The researcher Isabel Riveiro, from the IEO in Vigo, explains that the Mediterranean diet includes fish as the main source of protein and also fishing as an extractive activity, which is deeply rooted in the culture of coastal communities. "Climate change has a great effect on the oceans and, therefore, on seafood, on the quality and quantity that we will be able to consume in our Mediterranean diet," he says.

"In our group we study pelagic species, such as sardines, which are the ones that experience the greatest fluctuations in catches globally and also the ones that are most affected by environmental changes," he points out. They analyze how environmental variables can affect the growth of these species and their reproduction, both from the point of view of the adults and the eggs and larvae, which are the most critical phases in the life cycle. "All this information, which we have compiled in our historical series, we will analyze through predictive models that will allow us to know what will happen in 50 or 100 years and what will be the best management strategies for a sustainable exploitation of these resources," he concludes.

Intangible heritage of humanity

The Mediterranean diet is nutritionally healthy, based on local and seasonal products, sustainable, diverse and provides social cohesion.
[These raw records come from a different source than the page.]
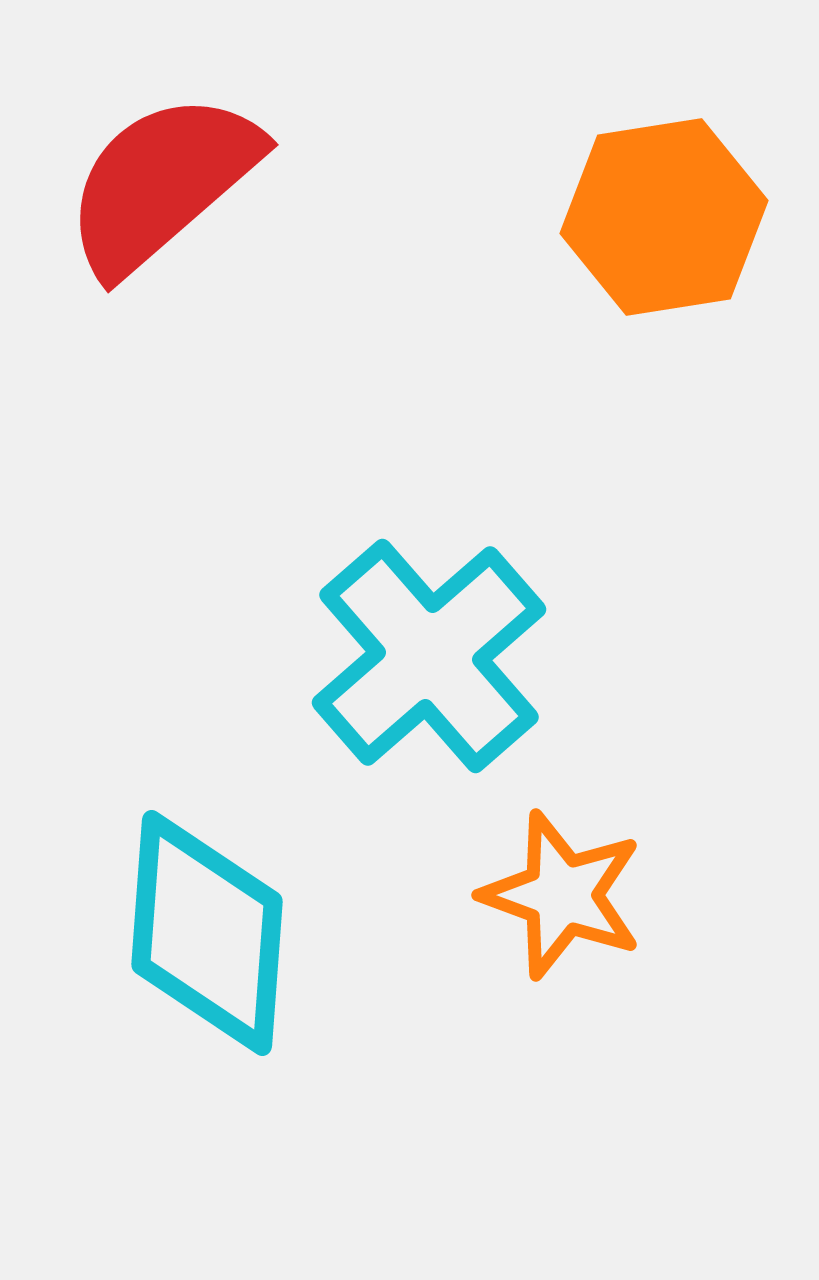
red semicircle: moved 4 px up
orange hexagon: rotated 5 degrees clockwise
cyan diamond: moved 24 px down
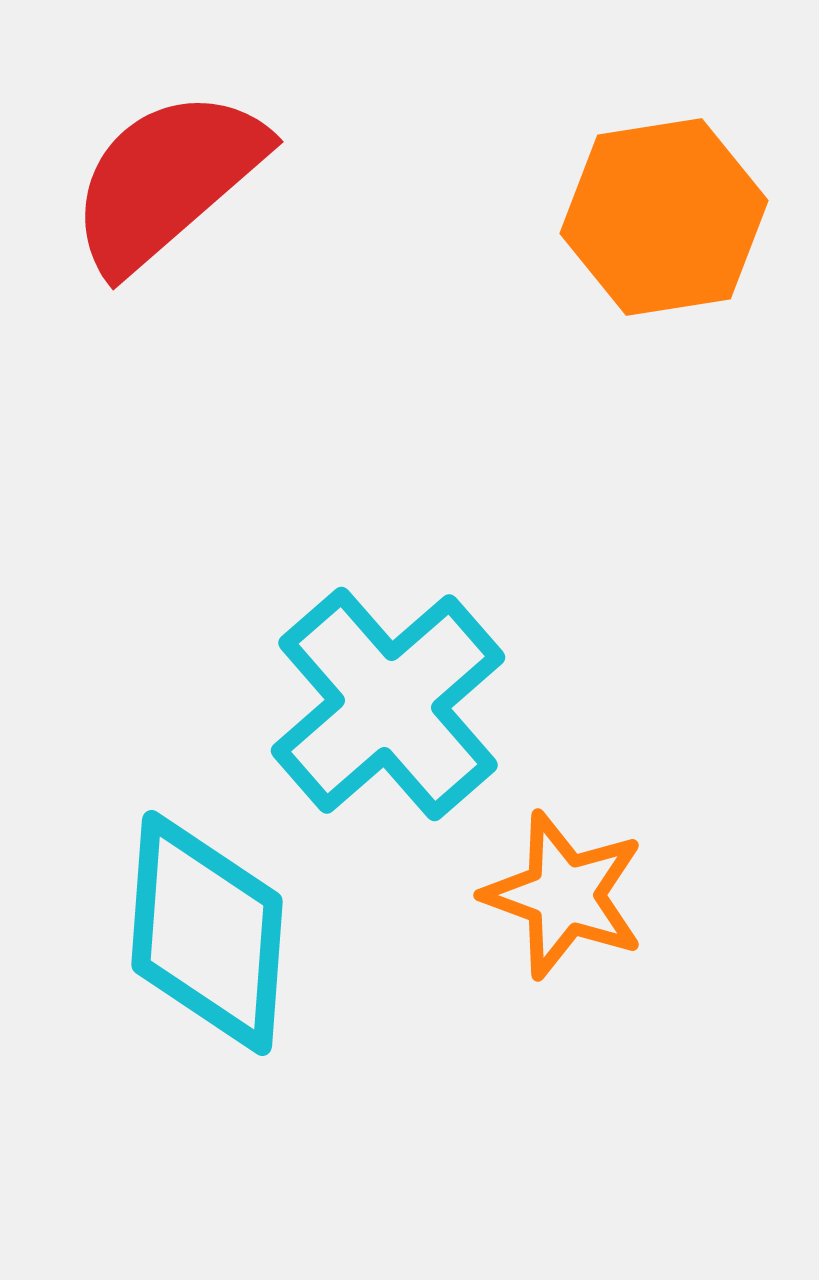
red semicircle: moved 5 px right, 3 px up
cyan cross: moved 41 px left, 48 px down
orange star: moved 2 px right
Since 2013, it has been part of UNESCO's Intangible Cultural Heritage of Humanity, which reads, "The Mediterranean diet comprises a body of knowledge, practical skills, rituals, traditions and symbols related to agricultural crops and harvests, fishing and animal husbandry, and also to the way food is conserved, transformed, cooked, shared and consumed."

The UN warns that the health of our food depends on the health of the planet, and that a profound change in the global food and agricultural system is needed to achieve the sustainable development goal of "Ending hunger, achieving food security and improved nutrition and promoting sustainable agriculture."

Note: This article has been translated using a computer system without human intervention. LUMITOS offers these automatic translations to present a wider range of current news. Since this article has been translated with automatic translation, it is possible that it contains errors in vocabulary, syntax or grammar. The original article in Spanish can be found here.